Incremental efficient frontier

In this tutorial, I quickly describe how to compute and update an efficient frontier in adding stocks to an existing porfolio with R.

Step 1: Efficient frontier

First let’s write a simple code for an efficient frontier computation


efficient_frontier = function(MRet                         #matrix of returns (MRet)
                              , rangeMu)                   #range (sequence) of target expected returns (rangeMu)
  uM <- dim(MRet)[1]                                       #get the row (uM) and column (pM) dimensions of the matrix of returns
  pM <- dim(MRet)[2]
  expRet <- colMeans(MRet)                                 #compute the portfolio's individual stocks expected returns

  Omega = var(MRet)                                        #compute the sample var-covar matrix

  unityVec <- rep(1, pM)                                   #define a constraints vector (weights of the portfolio must sum to one)

════════════════

» Assigned task a:
Answer these about the efficient frontier tutorial:
(i) What language is used to compute the frontier?
(ii) Which function yields the individual stocks' expected returns?
(iii) What constraint does the vector unityVec express?
The tutorial and the listing have nothing to do with each other.

════════════════

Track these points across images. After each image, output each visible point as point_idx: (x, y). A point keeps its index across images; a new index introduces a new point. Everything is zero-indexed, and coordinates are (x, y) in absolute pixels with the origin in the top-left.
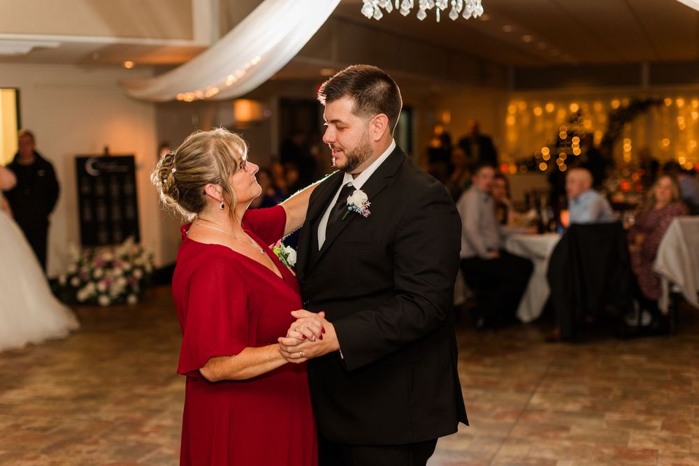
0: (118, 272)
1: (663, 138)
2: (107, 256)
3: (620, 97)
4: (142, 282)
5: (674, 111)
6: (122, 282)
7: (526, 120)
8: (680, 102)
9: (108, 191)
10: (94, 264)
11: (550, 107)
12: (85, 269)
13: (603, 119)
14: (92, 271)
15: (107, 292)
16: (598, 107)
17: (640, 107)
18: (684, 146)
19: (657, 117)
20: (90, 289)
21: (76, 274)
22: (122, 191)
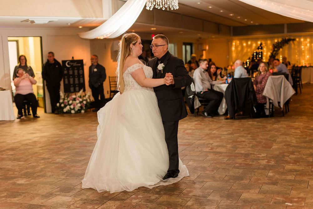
0: (78, 102)
1: (296, 55)
2: (74, 96)
3: (278, 38)
4: (86, 105)
5: (300, 43)
6: (79, 105)
7: (239, 49)
8: (302, 40)
9: (74, 73)
10: (69, 99)
11: (249, 43)
12: (66, 101)
13: (271, 47)
14: (69, 101)
15: (74, 109)
16: (269, 42)
17: (286, 42)
18: (304, 57)
19: (293, 46)
20: (68, 107)
21: (63, 103)
22: (78, 73)
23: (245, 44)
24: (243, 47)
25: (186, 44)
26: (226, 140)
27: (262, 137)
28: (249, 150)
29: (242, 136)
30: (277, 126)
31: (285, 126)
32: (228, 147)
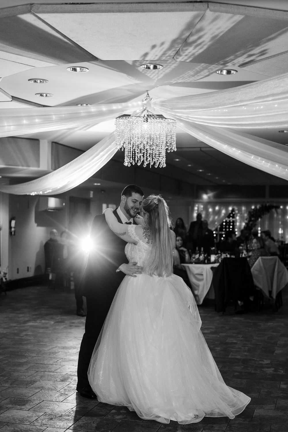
1: (279, 228)
5: (285, 212)
11: (217, 208)
13: (246, 215)
16: (244, 208)
17: (266, 209)
19: (275, 215)
23: (210, 210)
24: (208, 214)
26: (212, 341)
27: (257, 338)
28: (246, 355)
29: (231, 337)
30: (272, 324)
31: (282, 324)
32: (218, 350)
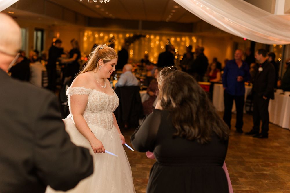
1: (145, 51)
3: (130, 33)
5: (150, 40)
7: (91, 39)
8: (152, 37)
11: (102, 35)
13: (122, 41)
16: (121, 36)
17: (137, 37)
18: (153, 54)
19: (143, 42)
23: (97, 36)
24: (94, 39)
25: (37, 30)
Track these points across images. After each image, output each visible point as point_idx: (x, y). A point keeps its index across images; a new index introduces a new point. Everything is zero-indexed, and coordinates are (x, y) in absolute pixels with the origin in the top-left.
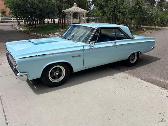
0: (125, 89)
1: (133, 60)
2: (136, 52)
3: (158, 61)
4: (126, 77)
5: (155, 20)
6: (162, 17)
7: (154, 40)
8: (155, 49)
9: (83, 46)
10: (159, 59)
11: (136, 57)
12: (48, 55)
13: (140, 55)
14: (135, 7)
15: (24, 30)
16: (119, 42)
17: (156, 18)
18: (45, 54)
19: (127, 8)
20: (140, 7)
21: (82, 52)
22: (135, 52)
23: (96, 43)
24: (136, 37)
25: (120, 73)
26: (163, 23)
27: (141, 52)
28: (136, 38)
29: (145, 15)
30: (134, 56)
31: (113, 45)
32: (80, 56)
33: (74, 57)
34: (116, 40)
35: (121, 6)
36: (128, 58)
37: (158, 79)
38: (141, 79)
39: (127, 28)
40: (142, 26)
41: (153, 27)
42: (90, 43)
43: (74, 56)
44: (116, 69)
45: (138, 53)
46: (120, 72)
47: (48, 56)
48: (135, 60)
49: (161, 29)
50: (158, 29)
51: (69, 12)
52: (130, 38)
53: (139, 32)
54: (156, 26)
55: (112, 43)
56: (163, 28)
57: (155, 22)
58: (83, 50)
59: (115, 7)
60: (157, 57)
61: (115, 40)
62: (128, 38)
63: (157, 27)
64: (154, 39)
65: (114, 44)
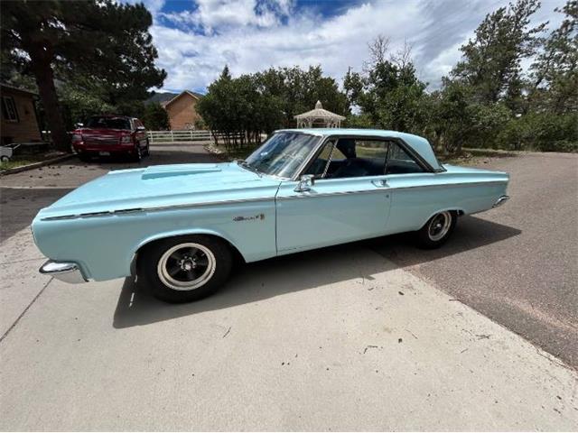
0: (400, 340)
1: (437, 231)
2: (450, 211)
3: (514, 239)
4: (410, 287)
5: (495, 137)
6: (514, 130)
7: (506, 179)
8: (506, 204)
9: (278, 187)
10: (517, 232)
11: (448, 224)
12: (147, 210)
13: (459, 218)
14: (449, 105)
15: (220, 152)
16: (397, 182)
17: (498, 133)
18: (139, 209)
19: (429, 108)
20: (463, 105)
21: (272, 205)
22: (446, 212)
23: (316, 181)
24: (450, 169)
25: (395, 268)
26: (516, 144)
27: (461, 212)
28: (448, 172)
29: (473, 124)
30: (442, 222)
31: (376, 188)
32: (262, 216)
33: (241, 219)
34: (386, 174)
35: (415, 102)
36: (422, 226)
37: (524, 307)
38: (462, 302)
39: (424, 141)
40: (462, 148)
41: (490, 150)
42: (299, 179)
43: (240, 215)
44: (384, 256)
45: (453, 213)
46: (395, 265)
47: (148, 214)
48: (444, 232)
49: (511, 156)
50: (505, 155)
51: (305, 120)
52: (432, 171)
53: (455, 161)
54: (496, 149)
55: (372, 182)
56: (516, 152)
57: (496, 141)
58: (275, 200)
59: (400, 105)
60: (508, 225)
61: (382, 174)
62: (425, 171)
63: (500, 151)
64: (507, 176)
65: (379, 184)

════════════════

» Assigned task b: In the listing, reproduce the lines starting with the line with "23: (245, 44)" and going on through the line with "25: (37, 30)", both included. Leave out the picture lines.

» Response a:
(i) R
(ii) colMeans
(iii) The weights of the portfolio must sum to one.

» Response b:
23: (245, 44)
24: (243, 47)
25: (186, 44)
26: (226, 140)
27: (262, 137)
28: (249, 150)
29: (242, 136)
30: (277, 126)
31: (285, 126)
32: (228, 147)
1: (279, 228)
5: (285, 212)
11: (217, 208)
13: (246, 215)
16: (244, 208)
17: (266, 209)
19: (275, 215)
23: (210, 210)
24: (208, 214)
26: (212, 341)
27: (257, 338)
28: (246, 355)
29: (231, 337)
30: (272, 324)
31: (282, 324)
32: (218, 350)
1: (145, 51)
3: (130, 33)
5: (150, 40)
7: (91, 39)
8: (152, 37)
11: (102, 35)
13: (122, 41)
16: (121, 36)
17: (137, 37)
18: (153, 54)
19: (143, 42)
23: (97, 36)
24: (94, 39)
25: (37, 30)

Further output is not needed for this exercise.